Au moment d’assumer le pouvoir en 2000, Vladimir Poutine a formulé quelques principes qui allaient former les assises de sa gouvernance, dont la « verticalité du pouvoir » et la « dictature de la loi ».
Au terme de la calamiteuse décennie 1990, marquée par l’effritement du pouvoir central, la corruption et la montée en puissance des oligarques, ces objectifs ne pouvaient que susciter l’adhésion du peuple russe comme celle des pouvoirs occidentaux. Malheureusement, la manière dont Poutine entendait les poursuivre allait bientôt décevoir ceux qui espéraient des lendemains qui chantent.
En ce qui concerne la « verticalité du pouvoir », Vladimir Poutine n’a fait que reprendre à son compte le vieux credo de la Russie tsariste, à savoir qu’un pays qui compte 143 millions d’habitants et 160 ethnies, répartis sur 11 fuseaux horaires, ne peut être gouverné que par un pouvoir central fort. À la limite, cette perspective est compréhensible, même si le risque de confusion entre intérêts personnels et intérêts de l’État peut être grand. Quant à l’objectif d’instaurer une « dictature de la loi », on allait vite réaliser que la manière d’y parvenir n’était pas celle que l’on attendait.
« La loi peut aussi être mobilisée […] dans le but de défendre les prébendes des dirigeants, de servir d’arme contre les rivaux ou de prétexte aux abus des redresseurs de torts.
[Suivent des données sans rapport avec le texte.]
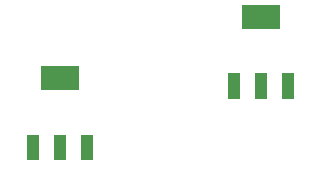
<source format=gtp>
G04 Layer: TopPasteMaskLayer*
G04 EasyEDA v6.5.8, 2022-07-15 11:59:49*
G04 d1191fb9e1b14548bd0f93557d019ec9,639d141a17be428fa5966410475b8b1a,10*
G04 Gerber Generator version 0.2*
G04 Scale: 100 percent, Rotated: No, Reflected: No *
G04 Dimensions in millimeters *
G04 leading zeros omitted , absolute positions ,4 integer and 5 decimal *
%FSLAX45Y45*%
%MOMM*%

%ADD10R,3.2500X2.1500*%

%LPD*%
D10*
G01*
X5689600Y-2945993D03*
G36*
X5969599Y-3638499D02*
G01*
X5869599Y-3638499D01*
X5869599Y-3423500D01*
X5969599Y-3423500D01*
G37*
G36*
X5739599Y-3638499D02*
G01*
X5639600Y-3638499D01*
X5639600Y-3423500D01*
X5739599Y-3423500D01*
G37*
G36*
X5509600Y-3638499D02*
G01*
X5409600Y-3638499D01*
X5409600Y-3423500D01*
X5509600Y-3423500D01*
G37*
G01*
X3987800Y-3466693D03*
G36*
X4267799Y-4159199D02*
G01*
X4167799Y-4159199D01*
X4167799Y-3944200D01*
X4267799Y-3944200D01*
G37*
G36*
X4037799Y-4159199D02*
G01*
X3937800Y-4159199D01*
X3937800Y-3944200D01*
X4037799Y-3944200D01*
G37*
G36*
X3807800Y-4159199D02*
G01*
X3707800Y-4159199D01*
X3707800Y-3944200D01*
X3807800Y-3944200D01*
G37*
M02*

</source>
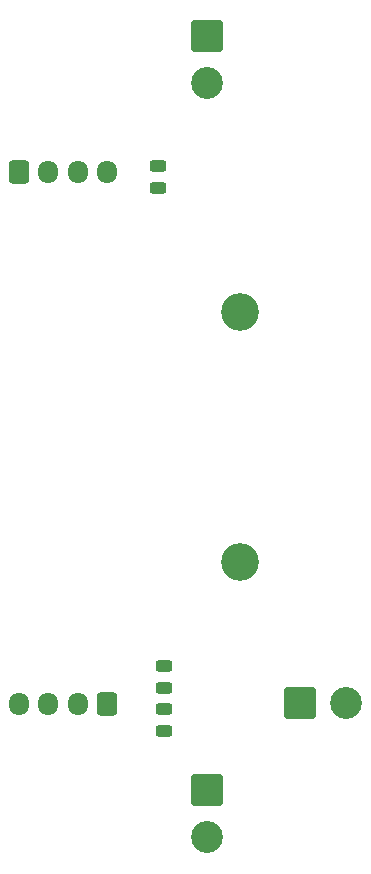
<source format=gbr>
%TF.GenerationSoftware,KiCad,Pcbnew,7.0.6*%
%TF.CreationDate,2024-02-11T22:16:59+09:00*%
%TF.ProjectId,MotorDriver_Right_DRV8874_20240206,4d6f746f-7244-4726-9976-65725f526967,rev?*%
%TF.SameCoordinates,Original*%
%TF.FileFunction,Soldermask,Bot*%
%TF.FilePolarity,Negative*%
%FSLAX46Y46*%
G04 Gerber Fmt 4.6, Leading zero omitted, Abs format (unit mm)*
G04 Created by KiCad (PCBNEW 7.0.6) date 2024-02-11 22:16:59*
%MOMM*%
%LPD*%
G01*
G04 APERTURE LIST*
G04 Aperture macros list*
%AMRoundRect*
0 Rectangle with rounded corners*
0 $1 Rounding radius*
0 $2 $3 $4 $5 $6 $7 $8 $9 X,Y pos of 4 corners*
0 Add a 4 corners polygon primitive as box body*
4,1,4,$2,$3,$4,$5,$6,$7,$8,$9,$2,$3,0*
0 Add four circle primitives for the rounded corners*
1,1,$1+$1,$2,$3*
1,1,$1+$1,$4,$5*
1,1,$1+$1,$6,$7*
1,1,$1+$1,$8,$9*
0 Add four rect primitives between the rounded corners*
20,1,$1+$1,$2,$3,$4,$5,0*
20,1,$1+$1,$4,$5,$6,$7,0*
20,1,$1+$1,$6,$7,$8,$9,0*
20,1,$1+$1,$8,$9,$2,$3,0*%
G04 Aperture macros list end*
%ADD10O,1.700000X1.950000*%
%ADD11RoundRect,0.250000X0.600000X0.725000X-0.600000X0.725000X-0.600000X-0.725000X0.600000X-0.725000X0*%
%ADD12C,2.700000*%
%ADD13RoundRect,0.250001X-1.099999X1.099999X-1.099999X-1.099999X1.099999X-1.099999X1.099999X1.099999X0*%
%ADD14RoundRect,0.243750X0.456250X-0.243750X0.456250X0.243750X-0.456250X0.243750X-0.456250X-0.243750X0*%
%ADD15RoundRect,0.250000X-0.600000X-0.725000X0.600000X-0.725000X0.600000X0.725000X-0.600000X0.725000X0*%
%ADD16C,3.200000*%
%ADD17RoundRect,0.250001X-1.099999X-1.099999X1.099999X-1.099999X1.099999X1.099999X-1.099999X1.099999X0*%
G04 APERTURE END LIST*
D10*
%TO.C,J4*%
X95734915Y-97162133D03*
X98234915Y-97162133D03*
X100734915Y-97162133D03*
D11*
X103234915Y-97162133D03*
%TD*%
D12*
%TO.C,M4*%
X111684915Y-44617133D03*
D13*
X111684915Y-40657133D03*
%TD*%
D14*
%TO.C,PWR*%
X107500000Y-51625000D03*
X107500000Y-53500000D03*
%TD*%
D10*
%TO.C,J5*%
X103234915Y-52112133D03*
X100734915Y-52112133D03*
X98234915Y-52112133D03*
D15*
X95734915Y-52112133D03*
%TD*%
D16*
%TO.C,REF\u002A\u002A*%
X114466810Y-63962500D03*
%TD*%
D12*
%TO.C,M3*%
X111684915Y-108467867D03*
D13*
X111684915Y-104507867D03*
%TD*%
D14*
%TO.C,M4*%
X108000000Y-97625000D03*
X108000000Y-99500000D03*
%TD*%
%TO.C,M3*%
X108000000Y-93950000D03*
X108000000Y-95825000D03*
%TD*%
D16*
%TO.C,REF\u002A\u002A*%
X114466810Y-85162500D03*
%TD*%
D12*
%TO.C,VIN*%
X123464915Y-97137133D03*
D17*
X119504915Y-97137133D03*
%TD*%
M02*

</source>
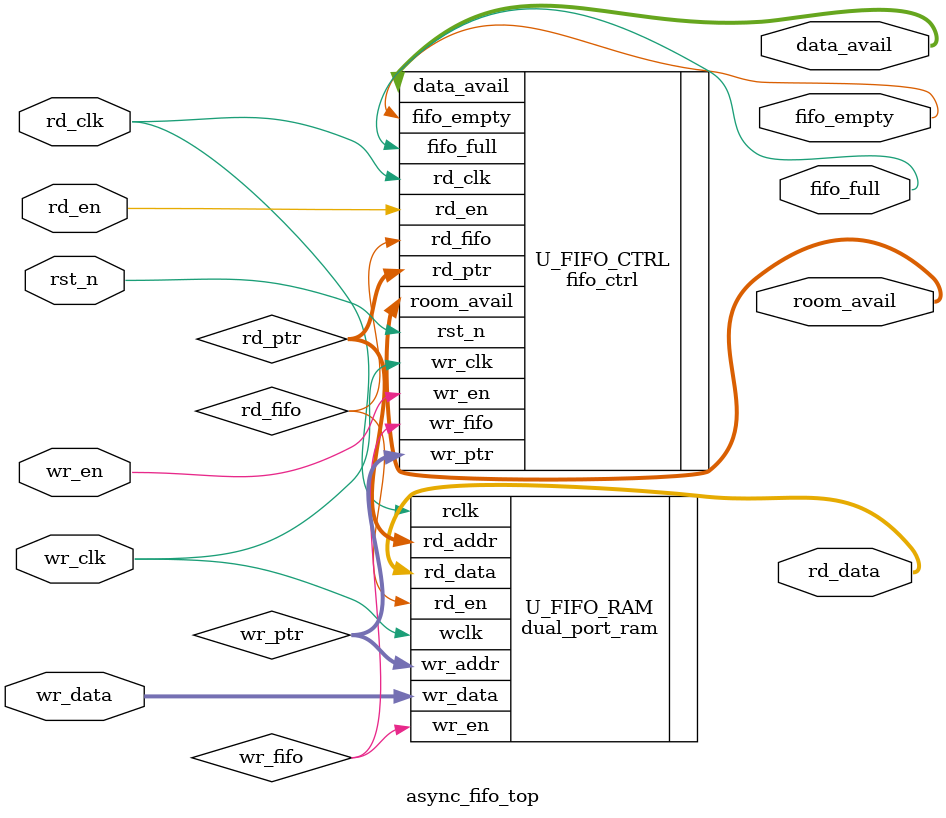
<source format=sv>
module async_fifo_top 
#(
    parameter DATA_W = 16 ,
    parameter FIFO_D = 32  
)(
    input  logic                      wr_clk      ,
    input  logic                      rd_clk      ,
    input  logic                      rst_n       ,
    input  logic[DATA_W-1:0]          wr_data     ,
    input  logic                      wr_en       ,
    input  logic                      rd_en       ,


    output logic[DATA_W-1:0]          rd_data     ,
    output logic                      fifo_full   ,
    output logic[$clog2(FIFO_D):0]    data_avail ,
    output logic[$clog2(FIFO_D):0]    room_avail ,
    output logic                      fifo_empty 
);

    localparam PTR_N = ($clog2(FIFO_D))    ;
    wire [PTR_N:0]          wr_ptr ;
    wire [PTR_N:0]          rd_ptr ;
    wire                    wr_fifo;
    wire                    rd_fifo;
        

    fifo_ctrl #(
                .FIFO_D(FIFO_D),
                .PTR_N (PTR_N )
                )
              U_FIFO_CTRL(
                .wr_clk    (wr_clk    ),
                .rd_clk    (rd_clk    ),
                .rst_n     (rst_n     ),
                .wr_en     (wr_en     ),
                .rd_en     (rd_en     ),
        
                .wr_fifo   (wr_fifo   ),
                .rd_fifo   (rd_fifo   ),
                .wr_ptr    (wr_ptr    ),                
                .rd_ptr    (rd_ptr    ),
                .data_avail(data_avail),
                .room_avail(room_avail),
                .fifo_full (fifo_full ),
                .fifo_empty(fifo_empty)                
                );
    
    dual_port_ram #(
                .DEPTH(FIFO_D),
                .WIDTH(DATA_W)    
                )
              U_FIFO_RAM(
                .wclk      (wr_clk    ),
                .wr_en     (wr_fifo   ),
                .wr_addr   (wr_ptr    ),
                .wr_data   (wr_data   ),
                .rclk      (rd_clk    ),
                .rd_en     (rd_fifo   ),
                .rd_addr   (rd_ptr    ),
                .rd_data   (rd_data   )
                );

endmodule


</source>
Loin d’être un rempart de l’arbitraire, le droit est alors l’un de ses véhicules au service des plus forts. » En effet, dans une organisation pyramidale du pouvoir, entre les directives qui émanent du sommet et leur mise en application sur le terrain, il y a une foule d’intermédiaires qui peuvent tirer un profit personnel de la parcelle d’autorité que leur position leur confère. Beaucoup ne s’en privent pas, nous dit Favarel-Garrigues.
La magouille politique ou administrative, au niveau local ou régional, précise-t-il, est le fait de représentants de l’État (députés, gouverneurs de province) ou de hauts fonctionnaires issus notamment du FSB, l’ex-KGB, ou des services secrets. Y sont également associées des personnes du monde judiciaire (juges, procureurs, huissiers de justice) aussi bien que du milieu interlope (caïds de la pègre, activistes radicaux, maîtres chanteurs), chacun profitant, au mieux de ses intérêts, des occasions qui s’offrent à lui.
Gilles Favarel-Garrigues met à nu ce système de corruption généralisée à partir de cas concrets. On peut regretter toutefois que, dans le foisonnement des exemples qu’il apporte à l’appui de son propos, il n’ait pas défini avec plus de clarté l’articulation des rapports entre les institutions et les différents niveaux de pouvoir. Suite d’instantanés sur les dérives de la gouvernance russe, La verticale de la peur intéressera tous ceux et celles qui cherchent à avoir une connaissance plus fine de la Russie d’aujourd’hui.